You encounter the same phenomena every moment of every day without shrinking at all. I am convinced that reality is only 3% "real" and 97% attitude.

If life were an Everlastinggobstopper, that little tiny seed center is barren fact and the bazillion layers of sugar and coloring is all how we FEEL about it. If we believe life is glorious, it is. If we believe life is a hoover, it is.

Think about it: try to strip perception down to just the .03 that is real. If you think "wow, it really is glorious" you haven't actually gotten to the 3%, you're still layering attitude on it. That .03 is pure, uncolored, unemotional fact. It is the real creation with no nod to the Creator. I suspect it's what lower animals exist on (not higher animals, like dogs, who also color their world good or bad, or cats, who believe they ARE the world) and that we can never even approach.

Hindus believe that existence is completely illusion, at the will of the gods. While close, I can't agree. I think each individual existence is an illusion at the will or unconscious of that individual. There is a bedrock fact of reality, created by God, and there are 6 billion illusions created by each person (though influenced by God's sovereignty). My illusion is not your illusion, and both religion and its successor "civilization" strive to synch the illusions up (the failure of which is responsible for the current war - which has its own uncertainty principle since it is whatever people think it is, which certainly isn't the same in any two cases).

Christianity, which I don't believe is a religion but a relationship, aligns the illusions to God's reality, which is more than just earthly fact and is in fact the unifying theory that brings together physical and metaphysical (containing emotion, spirit, supernatural and natural) but does so in part here, and complete in heaven. The sad thing is that even in the church a plurality of illusion exists, almost completely unidentifiable as differing until the proper divination of the Word - that terrible two-edge sword - cleaves them apart. Not just denominations, mind you, but individual understandings within the same pew.

Praise God our inclusion in the body of Christ is a work of God and not ourselves. Heaven would be pretty empty if it was.

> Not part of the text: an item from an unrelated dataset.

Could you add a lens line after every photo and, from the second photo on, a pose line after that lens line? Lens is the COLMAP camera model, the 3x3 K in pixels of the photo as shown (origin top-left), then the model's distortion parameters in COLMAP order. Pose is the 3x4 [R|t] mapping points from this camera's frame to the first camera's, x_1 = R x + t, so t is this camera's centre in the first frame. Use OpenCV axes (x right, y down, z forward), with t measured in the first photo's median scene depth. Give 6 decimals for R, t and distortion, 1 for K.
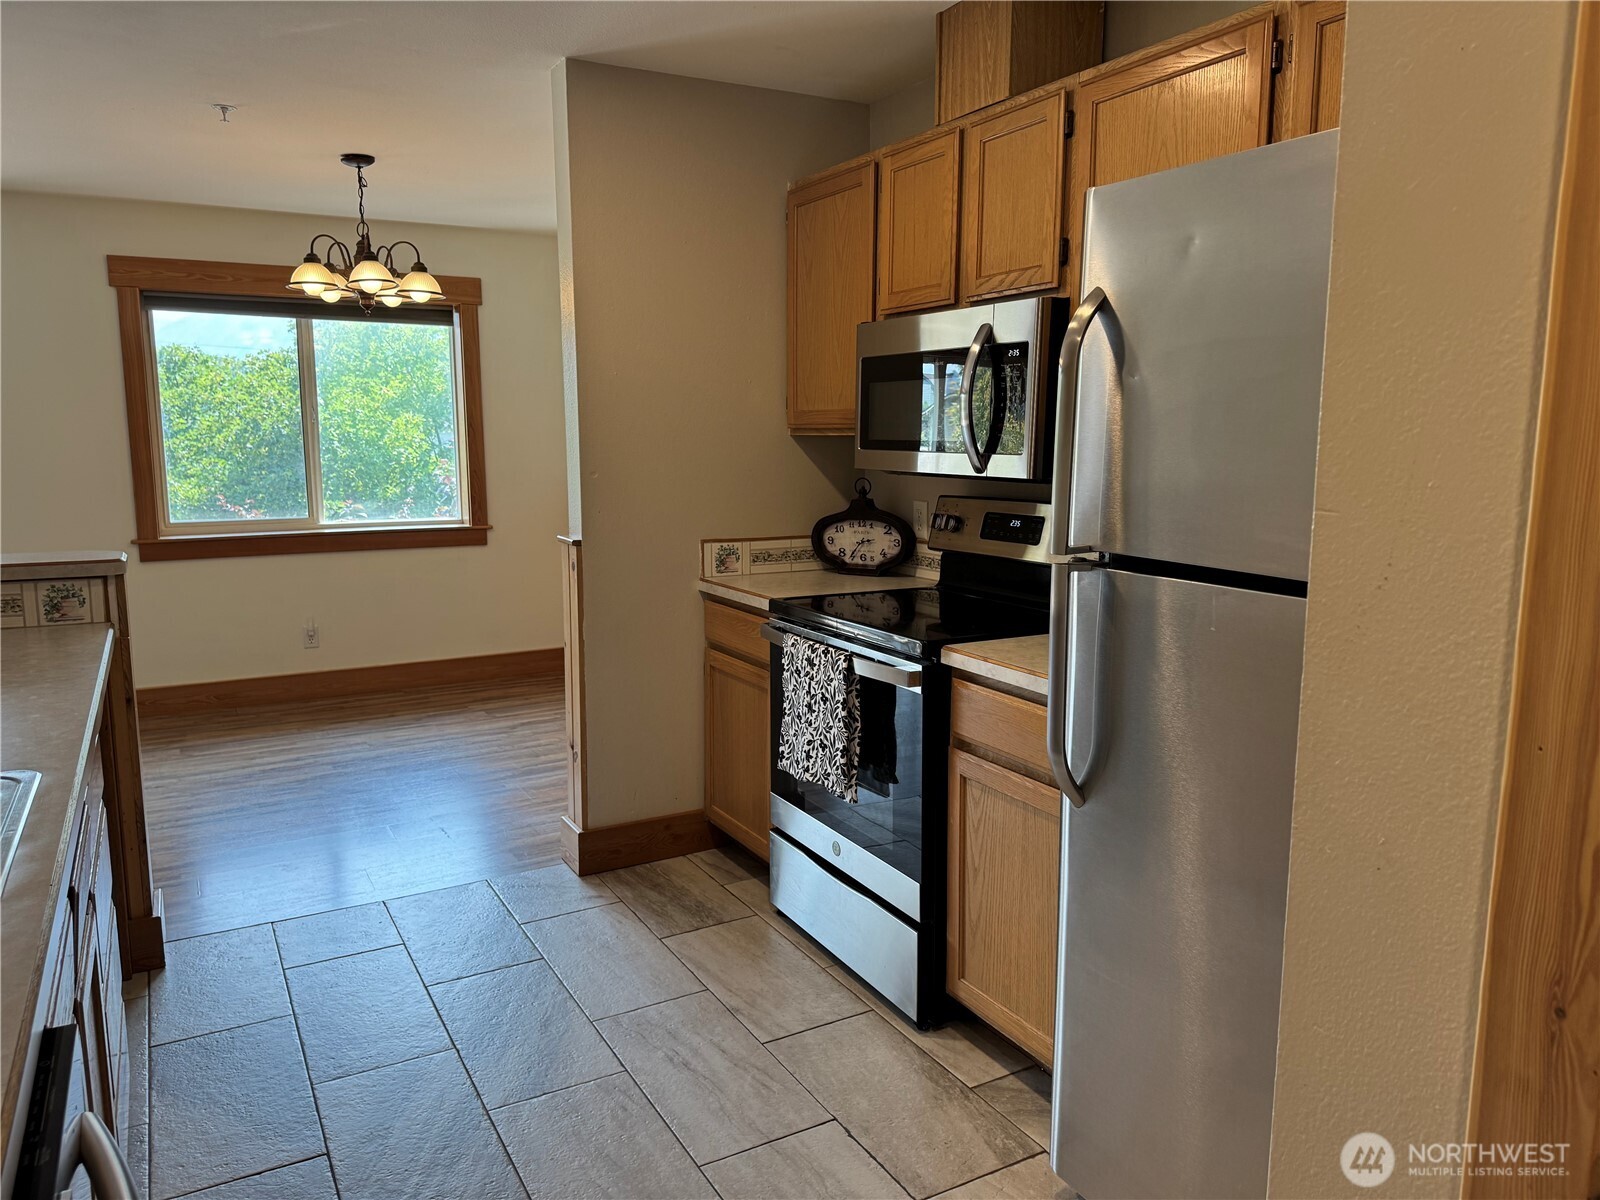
lens RADIAL K [[1123.4, 0, 800.0], [0, 1123.4, 600.0], [0, 0, 1]] dist [0.071474, -0.095647]
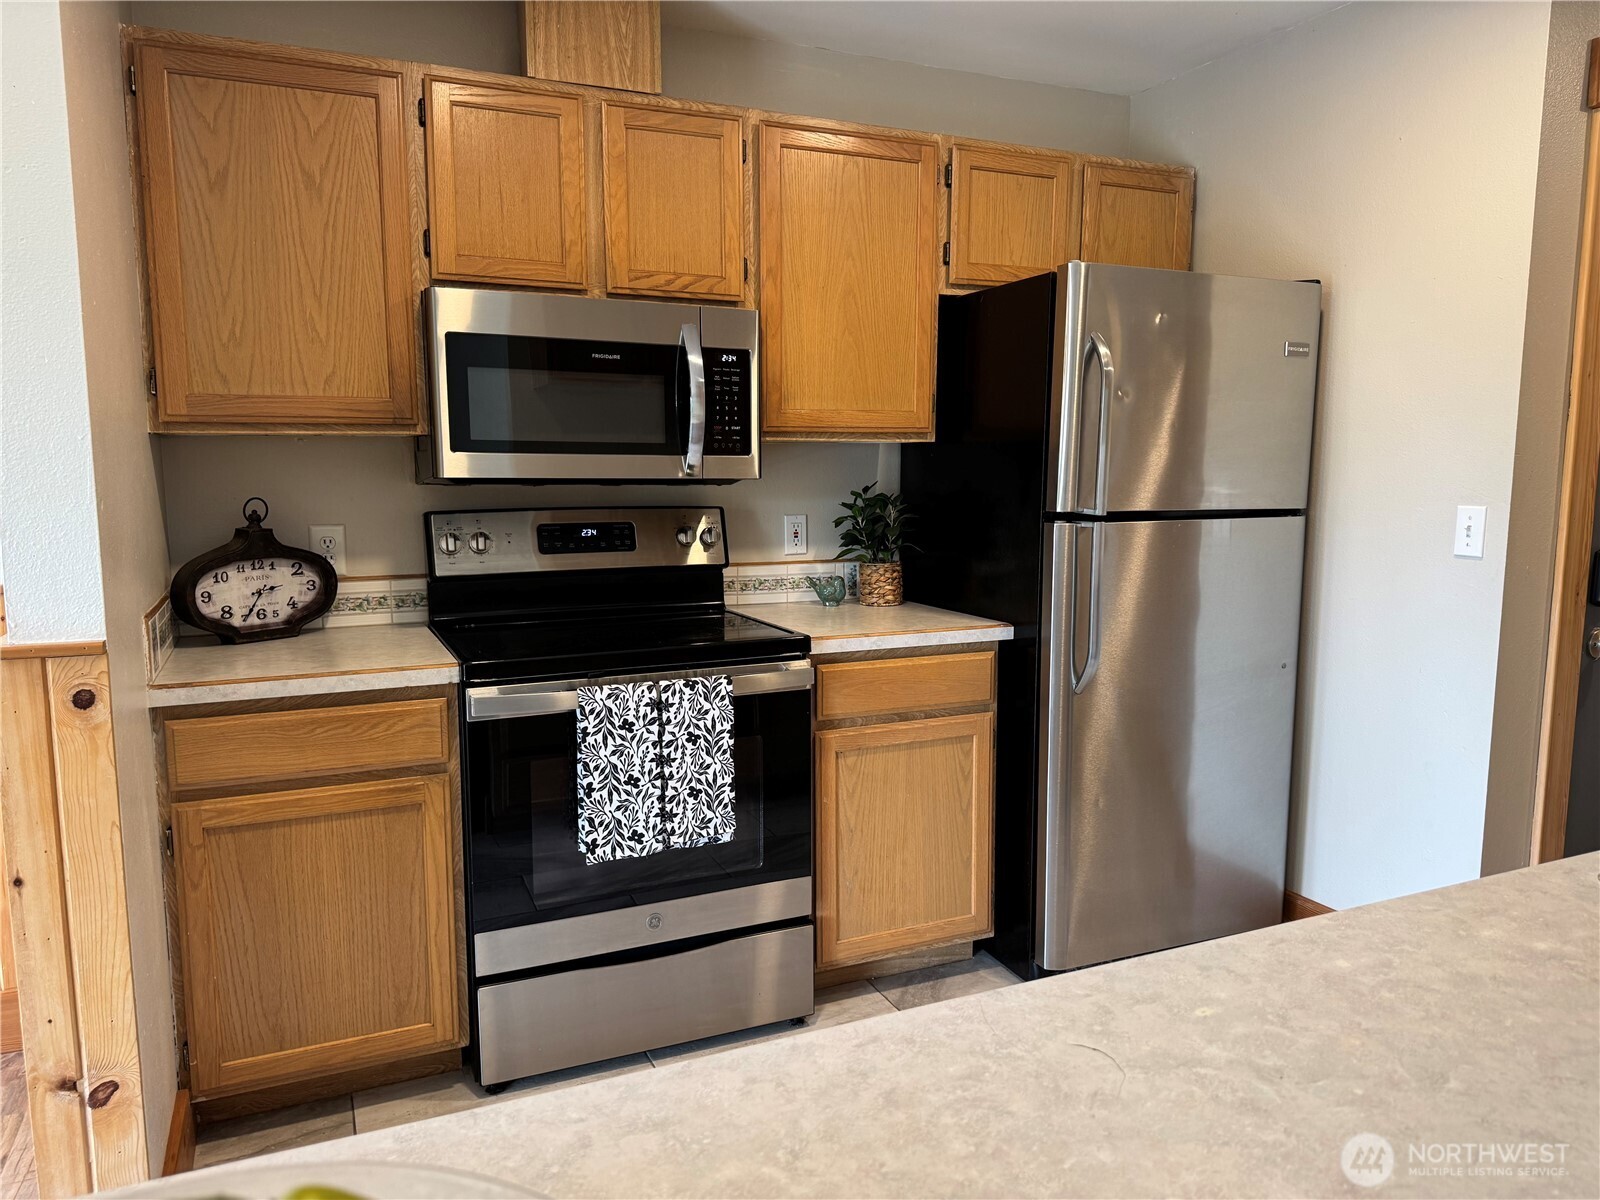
lens RADIAL K [[1123.4, 0, 800.0], [0, 1123.4, 600.0], [0, 0, 1]] dist [0.071474, -0.095647]
pose [[0.090545, -0.128454, 0.987573, -0.503892], [0.150894, 0.981967, 0.113890, -0.063735], [-0.984395, 0.138706, 0.108295, 0.503648]]
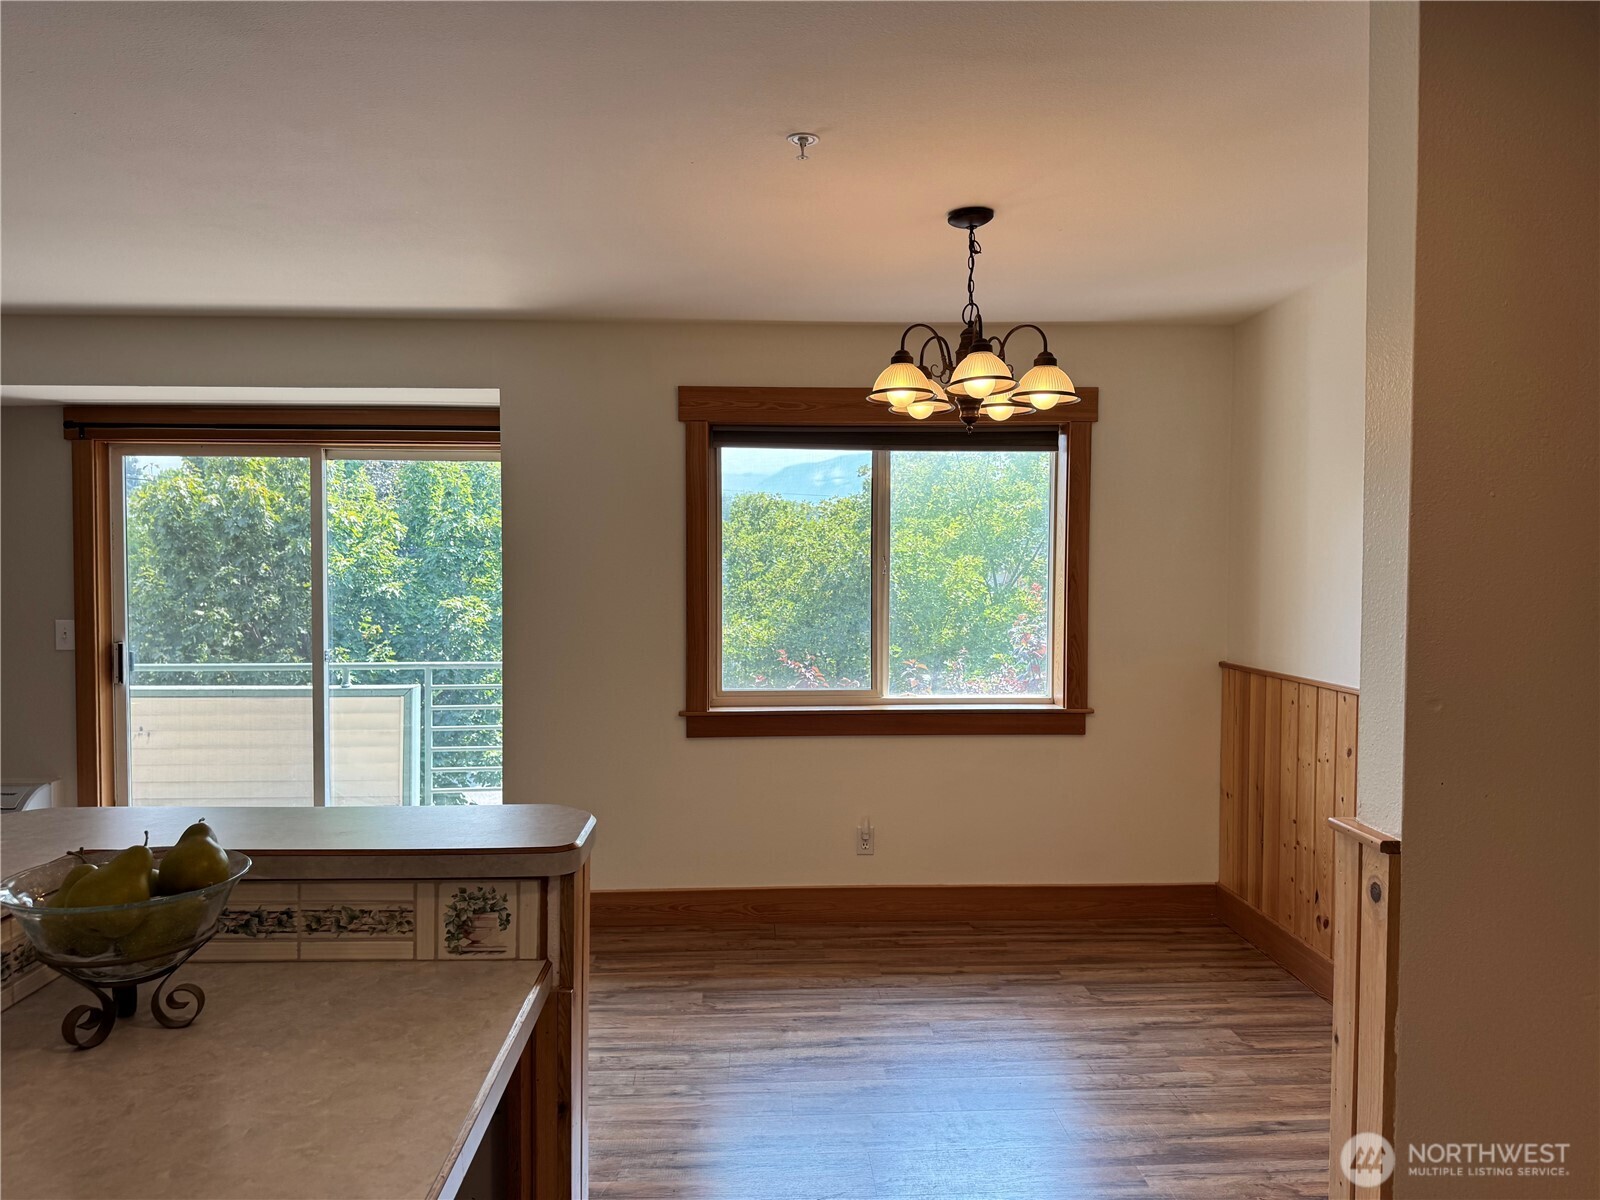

Tuesday, November 07, 2006

Ah, voter frustration.

I was on my high and mighty horse, with the full intention of NOT voting for Ric Keller. His campaign was moronic, his ads insulted the intelligence of the voters (though the ads that WEREN'T from his campaign, but were in favor of him anyway, were quite good) and I was going to pointedly not vote for him (as much as I like Charlie Stuart as a person, I wasn't going to vote for him either, because of his politics. I was going to write in Bill Hufford or John Stemberger because I both like them and admire their politics. With Keller, I think he's slime even if I do agree with his politics... say, is that libel? Or since I can back up the slime assertion, is that okay????).

So I make my way through the driving rain to cast my unvote for Keller and mostly reluctant votes for the other republicans (I don't like many of them, either, with the exception of Katherine Harris, whom I do like and will probably lose)...

... and Keller isn't on my ballot. I'm not in his district.

Righteousness belongs to the Lord; self-righteousness is doomed to fail.

Sigh.

Wednesday, November 01, 2006

We have a Japanese neighbor who, with quite a few of his countrymen, has a near obsession with Bonzai trees. The Bonzai is a small plant that the gardner carefully snips and binds to shape into a very personal expression. Bonzai clipping is a form of active meditation.

Many Americans have a similar obsession, though it tends to be informational rather than meditative. We carefully shape it with the same diligent care as the most meticulous Japanese gardner. It is uniquely us. Very personal, and highly revealing: it is our Favorites list.

Think about it. Just by clicking the icon, I can read all about you. Mine, for example, has several writing sites and blogs, church sites and blogs, business sites, a few comic strips, some educational addresses and the library. Sums me up pretty well.

A good friend and former co-worker had a list that spanned a dozen columns. It was almost beyond the use of a Favorites list and into a Internet Listing. Which described him well... or wells :)

What does your Favorites say about you?